Après Désamour, album rock, nous attendions un laudanum, donc un pied-de-nez électro. Oui mais non : Le pas de côté est certes un disque (presque) exclusivement composé avec des machines, il s’agit pourtant d’une œuvre chantée en solo. Après Désamour, nous pensions que Matthieu Malon avait conclu un cycle « français ». Là encore, oui mais… non : les thématiques du pas de côté n’ont strictement rien à voir avec les trois précédents opus de Matthieu, et la langue française abordée ici trouve un terrain d’intimité finalement vierge, une façon judicieuse de parler de soi sans nécessairement questionner la difficulté du couple (sujet central des jours sont comptés, Peut-être un jour et Désamour).

Le pas de côté permet à Matthieu Malon non pas de restituer à l’écrit divers souvenirs de son enfance ou adolescence, mais de questionner l’individu qu’il fut un jour, et en quoi ce dernier peut-il correspondre, ou pas, avec l’adulte Malon (empreint d’expériences, qui a des enfants, qui est un musicien libre et respecté).

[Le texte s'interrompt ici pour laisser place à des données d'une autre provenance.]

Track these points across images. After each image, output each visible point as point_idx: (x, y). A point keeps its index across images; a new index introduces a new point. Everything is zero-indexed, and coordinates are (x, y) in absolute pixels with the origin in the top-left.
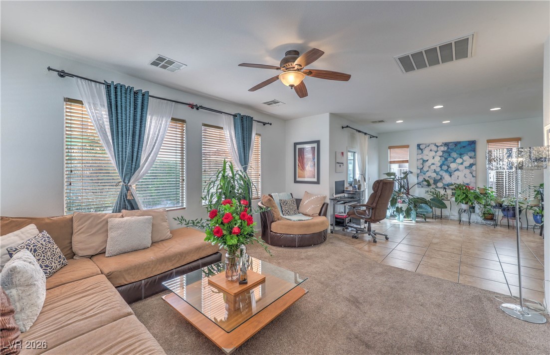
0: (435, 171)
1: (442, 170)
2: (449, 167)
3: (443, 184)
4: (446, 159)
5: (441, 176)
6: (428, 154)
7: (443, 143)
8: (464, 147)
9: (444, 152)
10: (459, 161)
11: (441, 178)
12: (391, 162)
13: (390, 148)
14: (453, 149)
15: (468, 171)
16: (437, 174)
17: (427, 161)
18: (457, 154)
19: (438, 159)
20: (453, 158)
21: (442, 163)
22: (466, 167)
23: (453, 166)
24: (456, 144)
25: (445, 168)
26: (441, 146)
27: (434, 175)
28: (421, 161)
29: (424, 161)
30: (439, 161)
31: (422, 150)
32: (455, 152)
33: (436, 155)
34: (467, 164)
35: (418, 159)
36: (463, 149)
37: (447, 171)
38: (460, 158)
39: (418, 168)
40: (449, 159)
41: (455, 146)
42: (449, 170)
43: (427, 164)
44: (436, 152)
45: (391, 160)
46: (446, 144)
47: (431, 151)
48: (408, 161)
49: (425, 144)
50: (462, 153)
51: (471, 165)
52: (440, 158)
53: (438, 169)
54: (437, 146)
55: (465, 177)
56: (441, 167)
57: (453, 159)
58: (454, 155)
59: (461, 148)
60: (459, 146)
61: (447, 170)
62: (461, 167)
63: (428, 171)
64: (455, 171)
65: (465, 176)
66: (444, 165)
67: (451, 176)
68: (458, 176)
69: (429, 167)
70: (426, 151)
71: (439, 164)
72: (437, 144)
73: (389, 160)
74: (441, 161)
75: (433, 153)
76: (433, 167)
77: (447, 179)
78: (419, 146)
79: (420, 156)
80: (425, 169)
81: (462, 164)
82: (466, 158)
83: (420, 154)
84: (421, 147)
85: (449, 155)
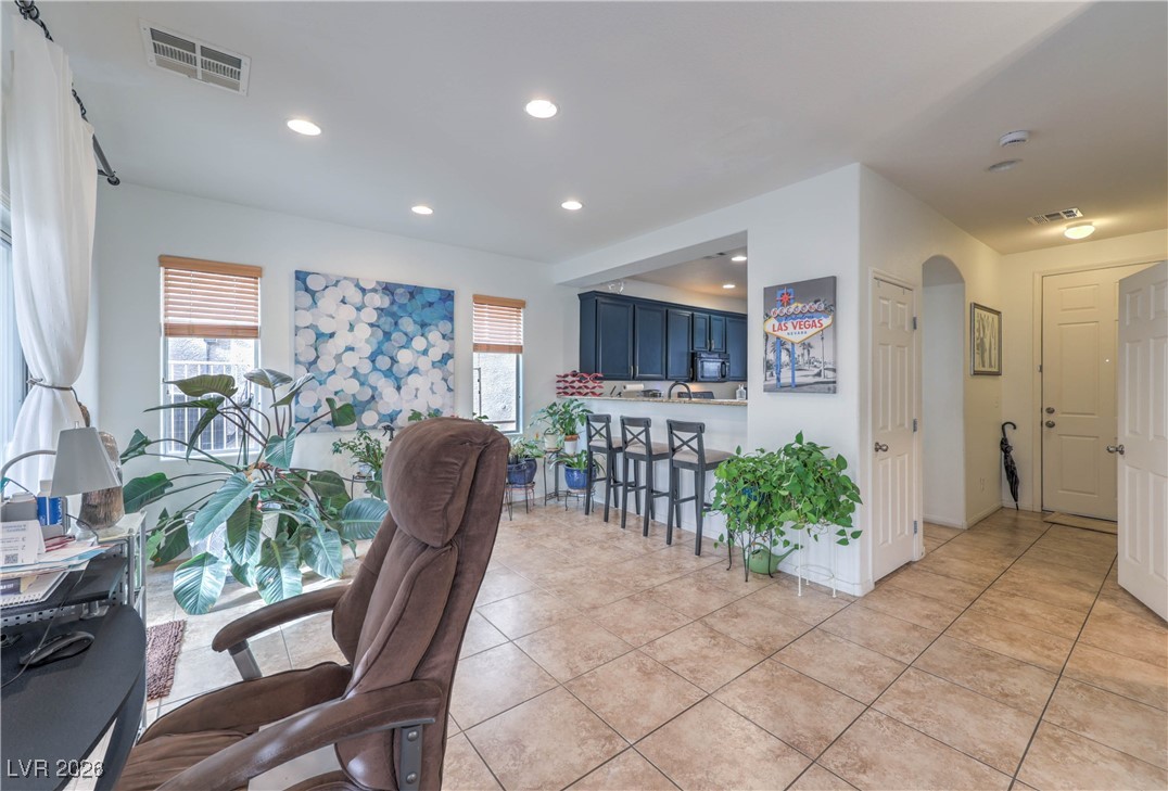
0: (356, 374)
1: (375, 369)
2: (394, 360)
3: (379, 414)
4: (387, 335)
5: (374, 389)
6: (332, 313)
7: (378, 283)
8: (431, 304)
9: (380, 310)
10: (419, 343)
11: (373, 397)
12: (172, 331)
13: (167, 261)
14: (405, 304)
15: (437, 374)
16: (362, 384)
17: (332, 335)
18: (415, 322)
19: (363, 331)
20: (406, 334)
21: (375, 347)
22: (433, 363)
23: (405, 357)
24: (414, 292)
25: (383, 362)
26: (374, 290)
27: (352, 387)
28: (311, 336)
29: (322, 337)
30: (367, 341)
31: (313, 294)
32: (410, 315)
33: (358, 320)
34: (435, 354)
35: (297, 328)
36: (427, 310)
37: (389, 373)
38: (422, 335)
39: (297, 362)
40: (394, 336)
41: (410, 300)
42: (395, 369)
43: (333, 346)
44: (358, 309)
45: (173, 320)
46: (388, 289)
47: (343, 302)
48: (256, 328)
49: (325, 276)
50: (427, 321)
51: (446, 357)
52: (369, 330)
53: (365, 367)
54: (363, 291)
55: (433, 392)
56: (373, 361)
57: (405, 339)
58: (407, 324)
59: (423, 307)
60: (419, 300)
61: (390, 369)
62: (424, 363)
63: (333, 372)
64: (410, 373)
65: (431, 389)
66: (382, 353)
67: (399, 388)
68: (417, 390)
69: (338, 358)
70: (328, 302)
71: (368, 350)
72: (362, 284)
73: (162, 321)
74: (374, 341)
75: (348, 313)
76: (350, 360)
77: (390, 399)
78: (301, 277)
79: (306, 318)
80: (325, 365)
81: (425, 352)
82: (434, 336)
83: (308, 309)
84: (312, 282)
85: (396, 324)
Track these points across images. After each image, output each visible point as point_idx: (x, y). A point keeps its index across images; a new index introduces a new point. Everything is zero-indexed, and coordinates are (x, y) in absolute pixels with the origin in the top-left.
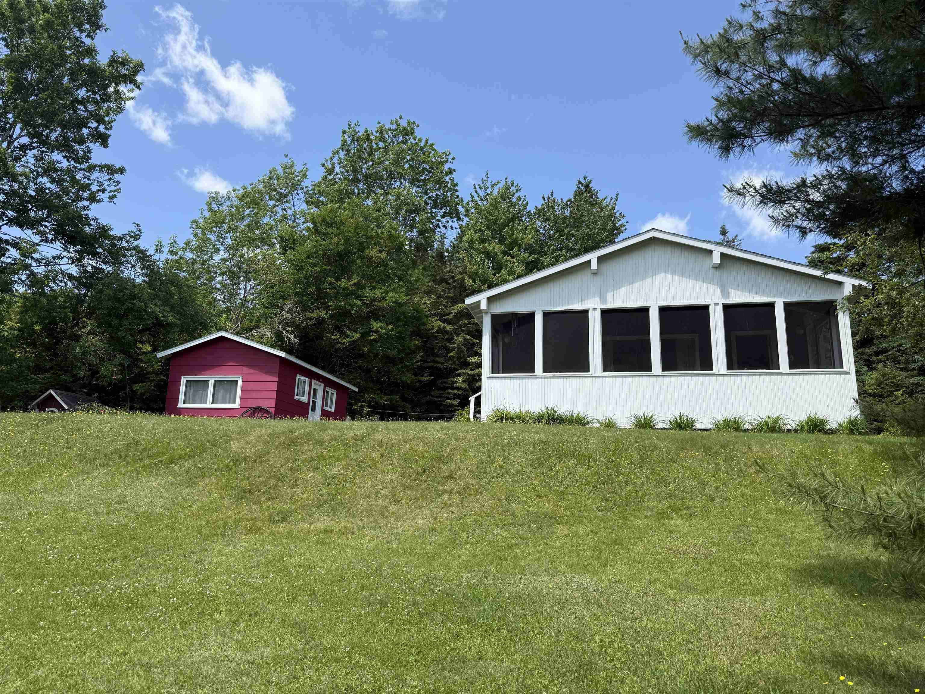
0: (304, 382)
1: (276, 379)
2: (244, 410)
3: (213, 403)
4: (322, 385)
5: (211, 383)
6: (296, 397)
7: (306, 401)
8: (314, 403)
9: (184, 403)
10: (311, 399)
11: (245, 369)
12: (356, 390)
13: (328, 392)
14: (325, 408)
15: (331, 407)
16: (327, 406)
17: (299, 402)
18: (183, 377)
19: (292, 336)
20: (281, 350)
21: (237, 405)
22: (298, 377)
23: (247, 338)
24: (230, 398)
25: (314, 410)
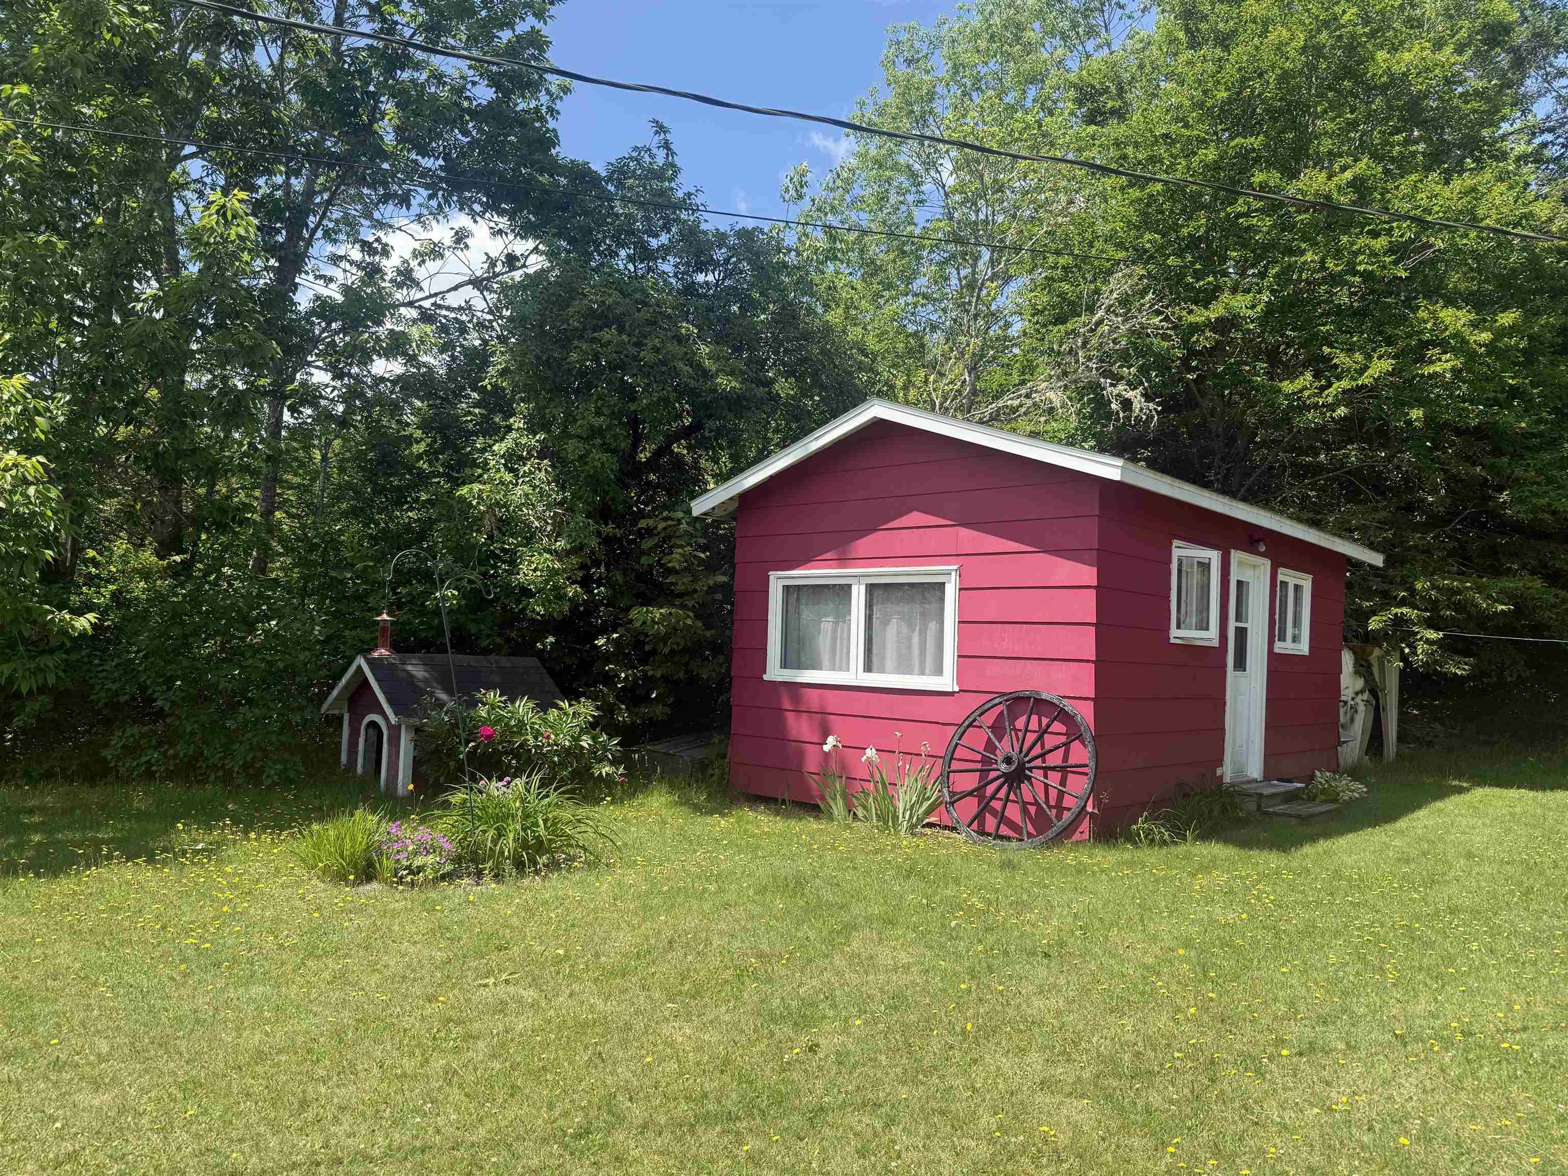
0: (1205, 567)
1: (1088, 574)
2: (975, 701)
3: (868, 668)
4: (1266, 564)
5: (858, 594)
6: (1176, 634)
7: (1216, 643)
8: (1241, 634)
9: (785, 664)
10: (1232, 624)
11: (969, 538)
12: (1377, 560)
13: (1284, 584)
14: (1279, 647)
15: (1295, 639)
16: (1282, 638)
17: (1190, 650)
18: (773, 575)
19: (1135, 396)
20: (1101, 449)
21: (946, 682)
22: (1181, 551)
23: (991, 422)
24: (923, 652)
25: (1241, 664)
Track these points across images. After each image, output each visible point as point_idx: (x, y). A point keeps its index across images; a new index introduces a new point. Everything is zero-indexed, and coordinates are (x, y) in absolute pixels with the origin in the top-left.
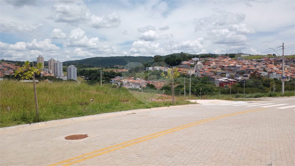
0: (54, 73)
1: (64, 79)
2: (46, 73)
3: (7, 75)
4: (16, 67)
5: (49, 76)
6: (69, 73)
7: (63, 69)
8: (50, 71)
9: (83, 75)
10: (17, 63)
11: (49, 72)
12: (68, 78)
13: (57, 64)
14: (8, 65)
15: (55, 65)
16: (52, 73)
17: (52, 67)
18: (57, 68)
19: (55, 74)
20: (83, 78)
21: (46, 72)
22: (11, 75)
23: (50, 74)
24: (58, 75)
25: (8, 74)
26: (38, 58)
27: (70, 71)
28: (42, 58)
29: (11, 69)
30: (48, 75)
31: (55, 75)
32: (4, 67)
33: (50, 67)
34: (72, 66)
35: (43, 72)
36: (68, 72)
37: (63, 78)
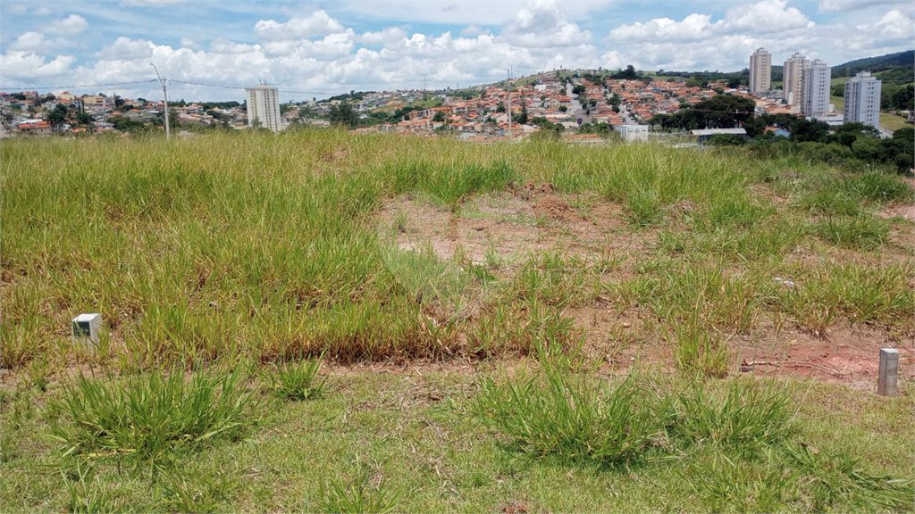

Beau carambolage entre passé et présent, l’un empiétant sur l’autre jusqu’à brouiller, embrouiller, une thématique faussement limpide, en fait totalement insidieuse : on pense au Brian de Palma d’Obsession (le passé se mesure au présent), donc, fatalement, au Vertigo d’Hitchcock (les obsessions d’antan ont-elles une incidence sur l’avenir ?).

Non pas schizophrène – Freud et Jung, dégagez ! –, Le pas de côté est un album dansant (à chaque titre, une mélodie qui tue) dont les questionnements se divulguent avec sérénité. Loin d’un disque « malade » (contrairement aux apparences), le nouveau Malon est l’œuvre d’un musicien heureux de jouir d’un privilège inespéré : composer le disque qui l’enchante. D’autant plus libre et beau que la démarche se fait rare.